[cap-talk] Virtualizability vs. Synergy
David Hopwood
david.nospam.hopwood at blueyonder.co.uk
Sun Jul 9 09:29:15 EDT 2006
Norman Hardy wrote:
> I wrote some short notes on Virtualizability vs. Synergy at
> <http://cap-lore.com/CapTheory/Patterns/CapParam.html>.
> My description of virtualizability in Keykos is still scanty.
# In each synergy pattern I rely on some other object that I did not get
# from you to tell me whether I can safely use P. I pass P to it and it
# replies yes or no.
This is less general than asking the 'other object' to return a wrapper
for P. A wrapper can enforce that P dynamically follows any given protocol,
without knowing its implementation. A vetter usually needs to recognize or
analyse P's implementation in order to show that it has the desired properties.
(I believe Joule used the wrapper approach, calling these objects "verifiers".)
> It is part of the issue of whether platforms should provide "Eq?".

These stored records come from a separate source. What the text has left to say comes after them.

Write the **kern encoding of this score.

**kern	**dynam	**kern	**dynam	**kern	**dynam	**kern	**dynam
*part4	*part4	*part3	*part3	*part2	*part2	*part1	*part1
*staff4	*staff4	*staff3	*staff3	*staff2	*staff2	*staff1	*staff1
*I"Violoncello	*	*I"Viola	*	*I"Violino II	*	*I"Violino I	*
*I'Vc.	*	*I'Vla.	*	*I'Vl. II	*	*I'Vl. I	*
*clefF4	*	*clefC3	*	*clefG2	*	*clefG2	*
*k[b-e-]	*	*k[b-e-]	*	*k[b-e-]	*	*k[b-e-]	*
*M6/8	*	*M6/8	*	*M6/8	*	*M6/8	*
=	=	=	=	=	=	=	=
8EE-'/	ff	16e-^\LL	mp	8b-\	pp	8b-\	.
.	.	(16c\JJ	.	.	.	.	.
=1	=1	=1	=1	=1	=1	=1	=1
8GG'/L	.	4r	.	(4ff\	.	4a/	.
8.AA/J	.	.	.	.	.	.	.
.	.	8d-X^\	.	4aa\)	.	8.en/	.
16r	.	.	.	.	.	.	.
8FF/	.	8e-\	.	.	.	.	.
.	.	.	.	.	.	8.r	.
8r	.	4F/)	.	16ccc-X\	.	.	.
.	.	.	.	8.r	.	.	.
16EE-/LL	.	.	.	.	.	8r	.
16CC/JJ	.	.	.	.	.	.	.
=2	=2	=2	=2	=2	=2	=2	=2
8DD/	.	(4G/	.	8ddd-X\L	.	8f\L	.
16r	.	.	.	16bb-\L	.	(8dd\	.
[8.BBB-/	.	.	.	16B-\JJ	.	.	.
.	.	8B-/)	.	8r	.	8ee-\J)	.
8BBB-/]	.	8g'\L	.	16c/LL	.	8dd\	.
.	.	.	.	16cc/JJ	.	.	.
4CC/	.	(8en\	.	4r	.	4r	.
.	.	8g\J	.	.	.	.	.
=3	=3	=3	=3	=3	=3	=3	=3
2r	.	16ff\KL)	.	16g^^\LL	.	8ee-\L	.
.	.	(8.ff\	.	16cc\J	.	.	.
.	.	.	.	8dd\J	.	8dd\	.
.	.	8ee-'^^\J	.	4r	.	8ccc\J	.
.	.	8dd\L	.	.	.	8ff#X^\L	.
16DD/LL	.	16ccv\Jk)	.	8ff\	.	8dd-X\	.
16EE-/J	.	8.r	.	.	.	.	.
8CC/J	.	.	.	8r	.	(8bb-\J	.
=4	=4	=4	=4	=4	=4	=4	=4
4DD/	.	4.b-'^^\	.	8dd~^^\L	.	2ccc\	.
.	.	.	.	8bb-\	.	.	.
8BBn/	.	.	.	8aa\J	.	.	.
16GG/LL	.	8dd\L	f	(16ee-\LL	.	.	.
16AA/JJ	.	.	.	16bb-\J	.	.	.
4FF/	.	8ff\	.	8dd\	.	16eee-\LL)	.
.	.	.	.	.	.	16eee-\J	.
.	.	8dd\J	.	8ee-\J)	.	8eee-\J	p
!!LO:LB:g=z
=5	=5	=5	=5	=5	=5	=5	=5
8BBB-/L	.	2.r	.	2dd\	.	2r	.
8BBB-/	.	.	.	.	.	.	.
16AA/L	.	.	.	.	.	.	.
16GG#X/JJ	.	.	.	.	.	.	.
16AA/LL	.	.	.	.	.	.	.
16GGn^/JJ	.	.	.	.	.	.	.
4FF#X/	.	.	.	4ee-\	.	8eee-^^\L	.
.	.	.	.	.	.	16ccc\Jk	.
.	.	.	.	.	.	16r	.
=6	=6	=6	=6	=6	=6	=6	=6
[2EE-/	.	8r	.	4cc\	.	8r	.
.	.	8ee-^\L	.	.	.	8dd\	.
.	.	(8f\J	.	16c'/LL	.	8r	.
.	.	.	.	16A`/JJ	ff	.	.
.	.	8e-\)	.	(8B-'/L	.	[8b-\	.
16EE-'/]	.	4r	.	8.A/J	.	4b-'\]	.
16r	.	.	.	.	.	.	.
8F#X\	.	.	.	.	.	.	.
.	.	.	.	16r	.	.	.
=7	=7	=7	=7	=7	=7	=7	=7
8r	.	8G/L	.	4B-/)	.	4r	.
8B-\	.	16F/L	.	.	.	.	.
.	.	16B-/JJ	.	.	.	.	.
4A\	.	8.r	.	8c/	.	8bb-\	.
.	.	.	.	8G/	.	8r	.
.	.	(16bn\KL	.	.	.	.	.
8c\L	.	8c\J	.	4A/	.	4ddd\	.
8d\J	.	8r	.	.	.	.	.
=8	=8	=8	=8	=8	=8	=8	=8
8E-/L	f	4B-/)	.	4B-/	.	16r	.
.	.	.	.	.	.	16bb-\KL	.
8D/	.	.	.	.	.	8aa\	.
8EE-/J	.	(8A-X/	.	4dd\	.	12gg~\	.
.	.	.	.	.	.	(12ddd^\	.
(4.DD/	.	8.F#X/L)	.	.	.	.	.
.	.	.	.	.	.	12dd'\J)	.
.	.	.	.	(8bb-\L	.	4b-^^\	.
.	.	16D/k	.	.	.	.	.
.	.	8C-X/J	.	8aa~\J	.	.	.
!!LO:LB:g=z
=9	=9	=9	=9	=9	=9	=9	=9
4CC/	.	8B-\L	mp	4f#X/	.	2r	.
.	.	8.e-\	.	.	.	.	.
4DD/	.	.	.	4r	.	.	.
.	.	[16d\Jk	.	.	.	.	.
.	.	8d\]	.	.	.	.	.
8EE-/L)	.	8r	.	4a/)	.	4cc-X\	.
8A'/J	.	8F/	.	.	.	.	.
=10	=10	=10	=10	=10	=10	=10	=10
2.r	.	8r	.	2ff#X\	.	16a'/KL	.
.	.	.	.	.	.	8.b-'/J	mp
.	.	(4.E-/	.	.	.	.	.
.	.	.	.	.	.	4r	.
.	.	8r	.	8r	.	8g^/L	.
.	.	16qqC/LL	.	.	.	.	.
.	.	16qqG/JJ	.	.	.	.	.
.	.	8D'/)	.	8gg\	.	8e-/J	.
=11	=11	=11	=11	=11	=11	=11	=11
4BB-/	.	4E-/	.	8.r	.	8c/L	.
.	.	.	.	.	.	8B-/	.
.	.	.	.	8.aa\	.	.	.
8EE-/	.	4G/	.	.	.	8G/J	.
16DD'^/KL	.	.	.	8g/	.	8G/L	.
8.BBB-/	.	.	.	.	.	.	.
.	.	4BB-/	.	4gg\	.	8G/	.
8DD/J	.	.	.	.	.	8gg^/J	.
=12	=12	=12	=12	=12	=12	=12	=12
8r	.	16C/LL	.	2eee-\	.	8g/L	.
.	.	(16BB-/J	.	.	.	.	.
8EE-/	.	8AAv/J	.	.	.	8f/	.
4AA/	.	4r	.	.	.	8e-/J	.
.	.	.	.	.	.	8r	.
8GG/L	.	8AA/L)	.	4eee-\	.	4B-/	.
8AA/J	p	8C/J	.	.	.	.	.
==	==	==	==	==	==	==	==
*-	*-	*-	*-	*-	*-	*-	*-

> Dean Tribble has stories about how to solve without synergy, some of
> the problems that Keykos solves with synergy,
> I cannot recall the details.
My current understanding is:
- it is possible to define wrapper-style and vetting-style variants of all
known rights amplification/synergy mechanisms, including grant matching;
- EQ (or another vetting-style mechanism as a primitive) is needed to
express each of the vetting-style variants;
- neither EQ nor any primitive rights amplification mechanism is needed to
express the wrapper-style variants -- for example, they can be expressed
in the pure actor model without EQ, by using the Joule verifier protocol:
<http://www.eros-os.org/pipermail/e-lang/2001-October/005855.html>;
- EQ is mostly harmless. Although it interferes with transparent forwarding,
this is usually not an important issue;
- EQ is convenient to make implementations of (even wrapper-style) rights
amplification more efficient and simpler. It's also familiar to, and
expected by, users of conventional OO languages.